La jurisprudence francophone des Cours suprêmes


recherche avancée

15/05/2001 | LUXEMBOURG | N°12657C

Luxembourg | Luxembourg, Cour administrative, 15 mai 2001, 12657C


GRAND-DUCHE DE LUXEMBOURG COUR ADMINISTRATIVE N° du rôle 12657C Inscrit le 20 décembre 2000 Audience publique du 15 mai 2001 Recours formé par … Lemaître épouse … contre la ministre de l’Education nationale, de la Formation professionnelle et des Sports en matière d’employé de l’Etat - Appel -

(Jugements entrepris nos° du rôle 11468 et 11880 du 14 novembre 2000)

_________________________________

Vu la requête déposée le 20 décembre 2000 au greffe de la Cour administrative et par laquelle … Lemaître, épouse …, chargée de cours, demeurant à L

-… a relevé appel contre la ministre de l’Education nationale, de la Formation professionnelle et...

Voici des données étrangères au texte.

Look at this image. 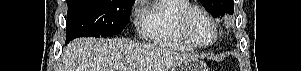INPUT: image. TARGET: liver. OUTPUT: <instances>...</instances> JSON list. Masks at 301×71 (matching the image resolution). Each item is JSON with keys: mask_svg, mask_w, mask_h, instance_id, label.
I'll return each mask as SVG.
<instances>
[{"mask_svg": "<svg viewBox=\"0 0 301 71\" xmlns=\"http://www.w3.org/2000/svg\"><path fill=\"white\" fill-rule=\"evenodd\" d=\"M189 57L126 39L80 38L65 48L62 71H170Z\"/></svg>", "mask_w": 301, "mask_h": 71, "instance_id": "1", "label": "liver"}]
</instances>
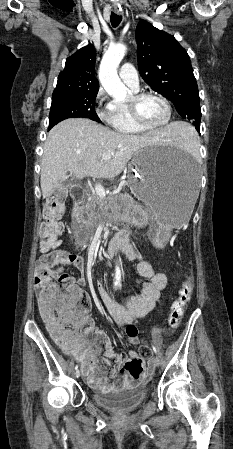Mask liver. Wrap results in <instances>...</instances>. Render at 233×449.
<instances>
[{
    "label": "liver",
    "mask_w": 233,
    "mask_h": 449,
    "mask_svg": "<svg viewBox=\"0 0 233 449\" xmlns=\"http://www.w3.org/2000/svg\"><path fill=\"white\" fill-rule=\"evenodd\" d=\"M182 134L181 123L130 135L112 131L90 119L71 118L55 125L48 133L41 161L43 198L63 190L62 181L69 171L76 179L86 176L111 179L119 175L128 161L148 145L165 146ZM104 154H112L102 160Z\"/></svg>",
    "instance_id": "6515ba94"
}]
</instances>
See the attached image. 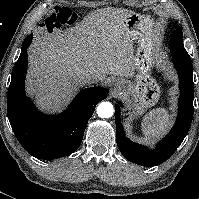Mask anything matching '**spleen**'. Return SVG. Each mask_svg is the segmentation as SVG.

GRAND-DUCHE DE LUXEMBOURG COUR ADMINISTRATIVE N° du rôle 12657C Inscrit le 20 décembre 2000 Audience publique du 15 mai 2001 Recours formé par … Lemaître épouse … contre la ministre de l’Education nationale, de la Formation professionnelle et des Sports en matière d’employé de l’Etat - Appel -

(Jugements entrepris nos° du rôle 11468 et 11880 du 14 novembre 2000)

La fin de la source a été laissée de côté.